Frequently asked questions
Do I need a proxy or Cloud Function to keep my OpenAI API key safe in Bubble?
No. Unlike FlutterFlow or Bolt.new where API calls originate from the user's browser, Bubble's API Connector runs on Bubble's servers. With the 'Private' checkbox enabled on the Authorization header, your OpenAI API key is kept server-side and never sent to the browser. You can verify this by opening browser DevTools → Network tab on your deployed app and confirming no requests to api.openai.com appear from the browser.
Does Bubble support OpenAI streaming (word-by-word response display)?
No. Bubble's API Connector does not support Server-Sent Events (SSE) or streaming responses. The full GPT response arrives as a complete JSON object after generation finishes. For users, this means a 2-10 second loading state followed by the complete response appearing at once. Design your UI with a clear loading indicator to communicate that the AI is processing — this expectation-setting prevents users from thinking the app is frozen.
What model should I use for my Bubble app — GPT-4o or GPT-4o-mini?

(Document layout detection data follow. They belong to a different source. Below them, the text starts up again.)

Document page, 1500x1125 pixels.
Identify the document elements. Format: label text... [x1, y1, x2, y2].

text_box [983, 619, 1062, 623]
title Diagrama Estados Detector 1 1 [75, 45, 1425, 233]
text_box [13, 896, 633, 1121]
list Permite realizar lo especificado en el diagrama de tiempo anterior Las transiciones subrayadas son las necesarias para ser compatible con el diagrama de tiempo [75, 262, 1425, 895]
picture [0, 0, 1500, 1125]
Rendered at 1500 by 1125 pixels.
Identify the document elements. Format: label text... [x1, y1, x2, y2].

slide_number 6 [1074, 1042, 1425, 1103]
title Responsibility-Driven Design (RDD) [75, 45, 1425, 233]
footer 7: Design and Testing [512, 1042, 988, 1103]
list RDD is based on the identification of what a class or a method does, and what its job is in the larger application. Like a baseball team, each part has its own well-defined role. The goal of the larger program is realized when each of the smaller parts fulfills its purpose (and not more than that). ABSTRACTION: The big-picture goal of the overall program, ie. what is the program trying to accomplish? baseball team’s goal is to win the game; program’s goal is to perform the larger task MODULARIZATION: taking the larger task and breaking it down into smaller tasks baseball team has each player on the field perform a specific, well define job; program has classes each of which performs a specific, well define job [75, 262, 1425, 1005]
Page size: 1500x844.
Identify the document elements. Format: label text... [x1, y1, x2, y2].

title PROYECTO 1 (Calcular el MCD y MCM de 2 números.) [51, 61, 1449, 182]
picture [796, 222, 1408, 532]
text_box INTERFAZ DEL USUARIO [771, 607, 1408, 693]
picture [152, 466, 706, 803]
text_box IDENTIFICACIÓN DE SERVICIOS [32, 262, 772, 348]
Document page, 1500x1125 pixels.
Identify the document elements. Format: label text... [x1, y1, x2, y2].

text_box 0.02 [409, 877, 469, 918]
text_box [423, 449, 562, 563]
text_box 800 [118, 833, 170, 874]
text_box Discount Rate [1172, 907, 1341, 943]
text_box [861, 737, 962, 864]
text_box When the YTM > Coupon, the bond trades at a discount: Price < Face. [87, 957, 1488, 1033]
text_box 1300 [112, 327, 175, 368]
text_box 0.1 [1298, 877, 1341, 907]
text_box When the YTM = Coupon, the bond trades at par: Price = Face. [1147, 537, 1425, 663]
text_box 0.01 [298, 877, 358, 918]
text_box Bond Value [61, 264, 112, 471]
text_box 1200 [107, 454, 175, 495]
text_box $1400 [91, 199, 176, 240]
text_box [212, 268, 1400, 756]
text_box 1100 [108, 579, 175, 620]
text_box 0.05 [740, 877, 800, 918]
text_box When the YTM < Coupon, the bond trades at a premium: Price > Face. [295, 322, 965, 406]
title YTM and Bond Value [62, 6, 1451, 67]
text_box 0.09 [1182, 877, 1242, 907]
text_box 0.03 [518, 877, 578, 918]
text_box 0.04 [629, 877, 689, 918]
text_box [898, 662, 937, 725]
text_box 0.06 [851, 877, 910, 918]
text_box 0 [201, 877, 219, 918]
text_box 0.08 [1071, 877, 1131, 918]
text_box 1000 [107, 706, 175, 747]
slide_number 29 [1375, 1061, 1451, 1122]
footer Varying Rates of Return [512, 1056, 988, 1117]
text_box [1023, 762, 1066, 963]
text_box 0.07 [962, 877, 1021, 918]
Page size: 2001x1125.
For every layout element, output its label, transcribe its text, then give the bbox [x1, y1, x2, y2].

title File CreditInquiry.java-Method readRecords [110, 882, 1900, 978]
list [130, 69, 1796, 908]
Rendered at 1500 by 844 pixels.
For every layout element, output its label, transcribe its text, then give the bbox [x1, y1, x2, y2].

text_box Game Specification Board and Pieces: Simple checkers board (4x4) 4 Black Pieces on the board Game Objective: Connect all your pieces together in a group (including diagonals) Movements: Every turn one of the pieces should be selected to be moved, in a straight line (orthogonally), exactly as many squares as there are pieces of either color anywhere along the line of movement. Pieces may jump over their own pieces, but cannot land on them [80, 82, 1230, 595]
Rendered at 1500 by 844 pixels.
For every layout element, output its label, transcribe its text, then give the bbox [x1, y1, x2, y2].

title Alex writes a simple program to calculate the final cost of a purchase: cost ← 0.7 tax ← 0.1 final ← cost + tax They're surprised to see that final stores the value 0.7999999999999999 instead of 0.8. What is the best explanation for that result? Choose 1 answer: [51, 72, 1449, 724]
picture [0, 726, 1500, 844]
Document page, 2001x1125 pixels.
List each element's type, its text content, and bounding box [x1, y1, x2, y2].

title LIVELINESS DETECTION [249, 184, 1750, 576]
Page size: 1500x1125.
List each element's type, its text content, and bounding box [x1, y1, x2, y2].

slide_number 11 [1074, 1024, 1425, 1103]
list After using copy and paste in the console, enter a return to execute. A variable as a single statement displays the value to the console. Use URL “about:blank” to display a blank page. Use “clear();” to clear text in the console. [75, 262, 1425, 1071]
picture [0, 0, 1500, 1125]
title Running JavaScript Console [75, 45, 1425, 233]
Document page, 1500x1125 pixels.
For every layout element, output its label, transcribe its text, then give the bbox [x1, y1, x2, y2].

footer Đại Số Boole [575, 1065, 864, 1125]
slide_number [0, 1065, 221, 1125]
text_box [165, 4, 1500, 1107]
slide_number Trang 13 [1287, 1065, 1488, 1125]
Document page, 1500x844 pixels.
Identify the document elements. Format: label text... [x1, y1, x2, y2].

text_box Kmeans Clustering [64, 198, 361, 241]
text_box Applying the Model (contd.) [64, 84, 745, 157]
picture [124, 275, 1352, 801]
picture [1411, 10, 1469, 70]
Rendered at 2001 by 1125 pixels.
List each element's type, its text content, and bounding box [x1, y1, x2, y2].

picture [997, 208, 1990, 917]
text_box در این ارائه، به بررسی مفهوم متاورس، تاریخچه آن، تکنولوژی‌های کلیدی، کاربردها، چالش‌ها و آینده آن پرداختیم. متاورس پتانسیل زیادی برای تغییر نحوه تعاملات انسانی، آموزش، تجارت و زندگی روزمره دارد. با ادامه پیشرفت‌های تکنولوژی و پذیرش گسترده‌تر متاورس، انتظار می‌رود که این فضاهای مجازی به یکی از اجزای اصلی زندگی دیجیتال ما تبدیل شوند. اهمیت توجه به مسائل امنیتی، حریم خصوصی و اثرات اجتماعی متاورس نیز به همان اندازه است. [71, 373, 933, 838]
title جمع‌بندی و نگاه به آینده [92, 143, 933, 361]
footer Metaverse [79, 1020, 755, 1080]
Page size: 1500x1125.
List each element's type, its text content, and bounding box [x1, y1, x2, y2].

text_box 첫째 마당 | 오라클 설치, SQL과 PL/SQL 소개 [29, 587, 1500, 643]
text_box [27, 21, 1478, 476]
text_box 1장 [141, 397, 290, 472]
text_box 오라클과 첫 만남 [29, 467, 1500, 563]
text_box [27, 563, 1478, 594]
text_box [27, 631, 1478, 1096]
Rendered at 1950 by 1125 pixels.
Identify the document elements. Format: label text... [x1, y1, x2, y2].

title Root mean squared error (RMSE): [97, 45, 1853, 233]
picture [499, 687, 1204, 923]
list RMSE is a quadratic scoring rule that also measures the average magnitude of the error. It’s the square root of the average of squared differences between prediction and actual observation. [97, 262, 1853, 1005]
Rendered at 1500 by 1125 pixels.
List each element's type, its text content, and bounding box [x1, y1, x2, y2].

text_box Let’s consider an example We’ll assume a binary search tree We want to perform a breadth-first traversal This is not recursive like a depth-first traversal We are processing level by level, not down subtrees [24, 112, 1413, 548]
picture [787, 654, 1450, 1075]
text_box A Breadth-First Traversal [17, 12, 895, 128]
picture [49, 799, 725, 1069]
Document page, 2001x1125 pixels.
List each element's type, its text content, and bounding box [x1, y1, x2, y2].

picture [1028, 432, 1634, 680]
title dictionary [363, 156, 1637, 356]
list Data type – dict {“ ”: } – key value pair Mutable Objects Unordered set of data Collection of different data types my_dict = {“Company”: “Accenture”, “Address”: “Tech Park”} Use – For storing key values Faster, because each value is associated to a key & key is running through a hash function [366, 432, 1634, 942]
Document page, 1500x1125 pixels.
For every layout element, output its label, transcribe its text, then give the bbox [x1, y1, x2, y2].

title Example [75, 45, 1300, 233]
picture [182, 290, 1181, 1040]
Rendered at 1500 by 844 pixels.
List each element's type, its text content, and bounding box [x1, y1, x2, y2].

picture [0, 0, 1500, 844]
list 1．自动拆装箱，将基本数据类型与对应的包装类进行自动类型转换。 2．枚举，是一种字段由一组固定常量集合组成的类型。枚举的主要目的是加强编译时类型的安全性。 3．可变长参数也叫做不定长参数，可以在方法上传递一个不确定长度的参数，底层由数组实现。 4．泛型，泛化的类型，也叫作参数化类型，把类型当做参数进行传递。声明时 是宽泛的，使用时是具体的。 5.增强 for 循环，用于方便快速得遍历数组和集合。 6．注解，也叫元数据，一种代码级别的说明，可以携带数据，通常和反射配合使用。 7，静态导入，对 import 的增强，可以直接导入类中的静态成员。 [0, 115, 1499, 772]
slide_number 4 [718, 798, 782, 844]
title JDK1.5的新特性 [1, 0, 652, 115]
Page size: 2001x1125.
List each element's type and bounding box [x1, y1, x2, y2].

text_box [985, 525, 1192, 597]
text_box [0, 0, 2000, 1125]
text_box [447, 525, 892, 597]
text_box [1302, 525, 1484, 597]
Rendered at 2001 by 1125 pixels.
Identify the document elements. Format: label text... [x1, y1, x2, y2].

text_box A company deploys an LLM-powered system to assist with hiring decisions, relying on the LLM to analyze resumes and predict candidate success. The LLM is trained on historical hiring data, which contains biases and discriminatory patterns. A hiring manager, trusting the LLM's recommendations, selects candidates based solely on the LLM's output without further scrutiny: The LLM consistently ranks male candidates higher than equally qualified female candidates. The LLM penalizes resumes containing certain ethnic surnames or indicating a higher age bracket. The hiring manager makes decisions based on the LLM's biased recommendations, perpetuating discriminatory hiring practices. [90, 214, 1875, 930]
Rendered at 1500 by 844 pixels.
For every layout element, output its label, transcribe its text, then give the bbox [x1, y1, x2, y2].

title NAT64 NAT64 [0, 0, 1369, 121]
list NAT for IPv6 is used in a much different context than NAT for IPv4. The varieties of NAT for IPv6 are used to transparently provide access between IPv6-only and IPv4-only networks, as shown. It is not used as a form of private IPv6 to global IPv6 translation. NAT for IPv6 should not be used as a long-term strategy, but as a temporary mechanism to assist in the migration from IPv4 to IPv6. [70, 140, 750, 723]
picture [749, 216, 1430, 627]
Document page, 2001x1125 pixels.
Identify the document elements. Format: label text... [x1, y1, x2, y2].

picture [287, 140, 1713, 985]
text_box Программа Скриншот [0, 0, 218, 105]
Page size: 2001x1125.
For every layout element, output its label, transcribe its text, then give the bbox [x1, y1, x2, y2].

Start with gpt-4o-mini for most features. It delivers excellent response quality at roughly 10x lower cost than gpt-4o, handles most conversational and content generation tasks very well, and has higher rate limits for new accounts. Reserve gpt-4o for specific features that require deep reasoning, complex analysis, or where response quality is critical enough to justify the higher cost.
How do I pass Bubble database data into the GPT prompt?
Use Bubble's dynamic text expressions (the `<>` operator) inside the API Connector body parameters. In the system_prompt dynamic parameter, you can include expressions like `Current User's name`, `Current User's plan`, or results from a Bubble database search — all resolved server-side before the API call fires. This lets you build personalized prompts without any extra steps.
Can I use functions/tools (function calling) with OpenAI in Bubble?
You can include the `tools` parameter in your API Connector call body, but Bubble has no native way to execute the function call that GPT returns — Bubble would need to parse the tool_call from the response, execute the corresponding action, and make a follow-up GPT call with the result. This is possible using Bubble's workflow conditionals and nested Backend Workflows but requires careful orchestration. For simple tool use (like web search), consider using a backend API that pre-runs the tool and passes results as context in the user message instead.
How much does it cost to add OpenAI to my Bubble app?
Costs depend on the model and usage volume. GPT-4o-mini is very affordable for typical Bubble app usage. A user sending 10 messages per session at 200 tokens each costs well under a cent per session at current pricing. For exact current rates, check openai.com/pricing. Set a monthly spending limit in platform.openai.com → Billing → Usage limits to cap costs automatically, and monitor the Usage dashboard to track consumption as your app grows.